Minister for Economic Reforms of Latvia
- In office November 19, 1991 – January 12, 1993
- Prime Minister: Ivars Godmanis
- Preceded by: Jānis Āboltiņš
- Succeeded by: Aivars Kreituss

Personal details
- Born: January 24, 1935 Naukšēni Parish, Latvia
- Died: February 28, 2023 (aged 88) Riga, Latvia
- Party: Social Democratic Workers' Party of Latvia (LSDSP)
- Education: University of Latvia
- Profession: Economist
- ^{1}as Minister of Economics

= Arnis Kalniņš =

Latvian politician

Arnis Kalniņš (24 January 1935 − 28 February 2023) was a Latvian economist, academic, and politician. He served as the Minister for Economic Reforms of Latvia from 1991 to 1993, President of the Mortgage and Land Bank of Latvia from 1993 to 1996, and a deputy of the 7th Saeima. He was a full member of the Latvian Academy of Sciences (since 1987).

== Biography ==
Born on January 24, 1935, in Naukšēni Parish. He graduated from Rūjiena Secondary School in 1952. In 1957, he graduated from the University of Latvia, earning a degree in economic planning.

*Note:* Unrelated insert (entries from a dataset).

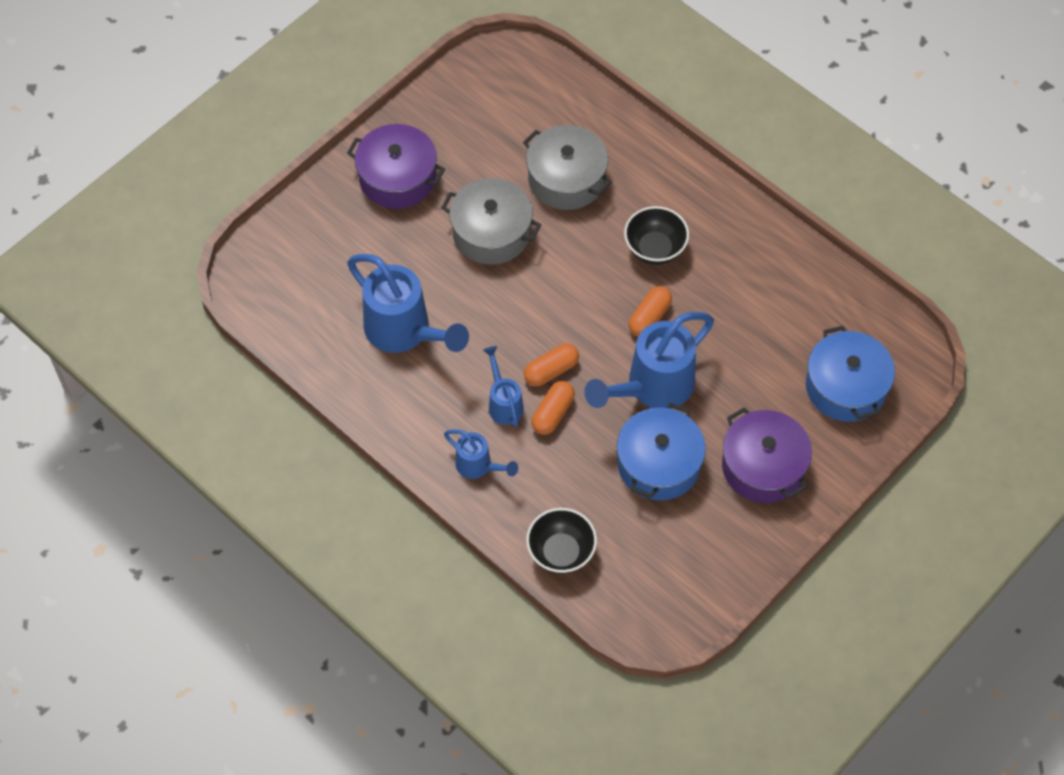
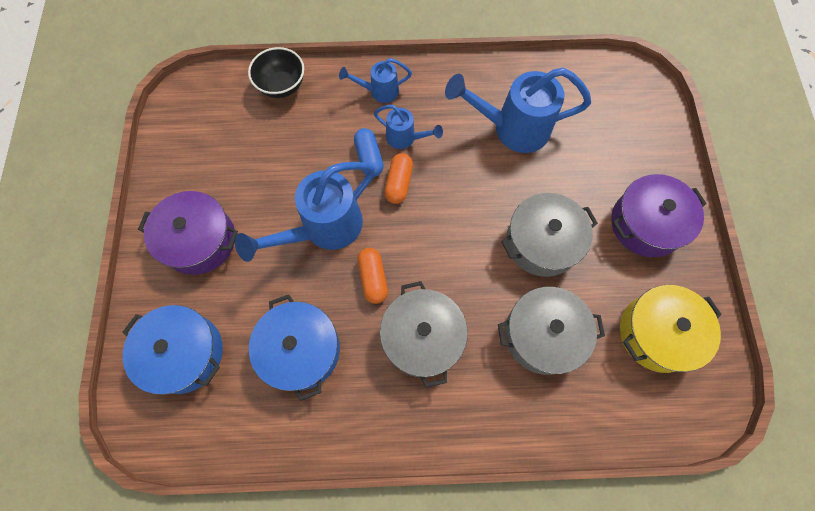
camera: 135 degrees right, 10 degrees up
(485, 114) = (657, 333): none -> yellow pot
(552, 413) = (369, 158): orange capsule -> blue capsule
(651, 388) = (323, 229): blue watering can -> blue watering can turned 135 degrees counterclockwise
(655, 249) = (422, 337): black bowl -> grey pot
(659, 464) = (271, 183): blue pot -> blue pot (300, 350)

He became involved in the Awakening movement, in 1989 he was included in the list of intellectuals to be isolated. In the Council of Ministers of Godmanis, he was the deputy of the chairman of the council, Ivars Godmanis. From November 19, 1991 to January 12, 1993, he was the Minister of Economic Reforms. A. Kalniņš was the first president of the Latvian Mortgage and Land Bank (1993—1996). Later, he was an adviser to the bank.

He ran in the 7th Saeima elections and was elected from the list "Latvian Social Democratic Union". He was a member of the LSDSP faction. In the 1999 presidential elections, LSDSP nominated him for the presidency. In the second round, having received the smallest number of votes of all candidates — 14 — Kalniņš did not make it to the next round. Vaira Vīķe-Freiberga became president. In the 7th Saeima, he served in the Economic Commission, the Commission of Economics, Agriculture, Environment and Regional Policy, as well as in several sub-commissions. He also ran in the 8th Saeima elections, but the party did not make it into parliament.

Since 2005, Arnis Kalniņš has been an emeritus scientist in Latvia.